I have a list of sorted coordinates (let's call it xycord.txt
) that looks like this:
chr1 10003486 10043713
chr1 10003507 10043106
chr2 10003486 10043713
chr2 10003507 10043162
chr2 10003532 10042759
In reality the this file is very2 large with 10^7 lines.
What I want to do is given another two-point coordinates I want to check if they
fall in between any coordinates in xycord.txt
file.
The current approach I have is super slow.
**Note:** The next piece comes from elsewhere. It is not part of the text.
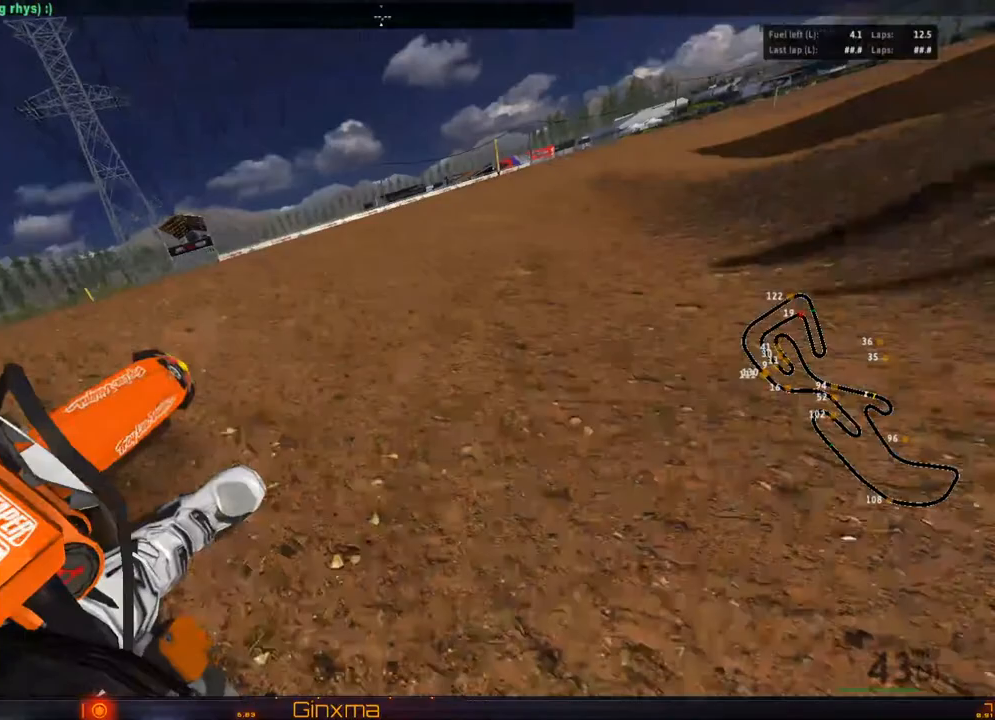
{"buttons": ["R2"], "left_stick": "down-left", "right_stick": "center", "events": [[83, "left_stick", "center"], [133, "left_stick", "down-left"]]}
Because
there are also many others two-point coordinates against this large xycord.txt
file.
Is there a fast way to do it?
#!/usr/bin/perl -w
my $point_to_check_x = $ARGV[0] || '10003488';
my $point_to_check_y = $ARGV[1] || '10003489';
my $chrid = $ARGV[2] || "chr1";
my %allxycordwithchr;
# skip file opening construct
while (<XYCORD_FILE>) {
my ($chr,$tx,$ty) = split(/\s+/,$_);
push @{$allxycordwithchr{$chr}},$tx."-".$ty;
}
my @chosenchr_cord = @{$allxycordwithchr{$chrid}};
for my $chro_cords (@chosenchr_cord){
my ($repox,$repoy) = split("-",$chro_cord);
my $stat = is_in_xycoordsfile($repox,$repoy,$point_to_check_x,$point_to_check_y);
if ($stat eq "IN"){
print "IN\n";
}
}
sub is_in_xycoordsfile {
my ($x,$y,$xp,$yp) = @_;
if ( $xp >= $x && $yp <= $y ) {
return "IN";
}
else {
return "OUT";
}
}
Update: I apologize for correcting this. In my earlier posting I oversimplified the problem.
Actually, there is one more query field (e.g. chromosome name). Hence the DB/RB-trees/SQL approaches maybe infeasible in this matter?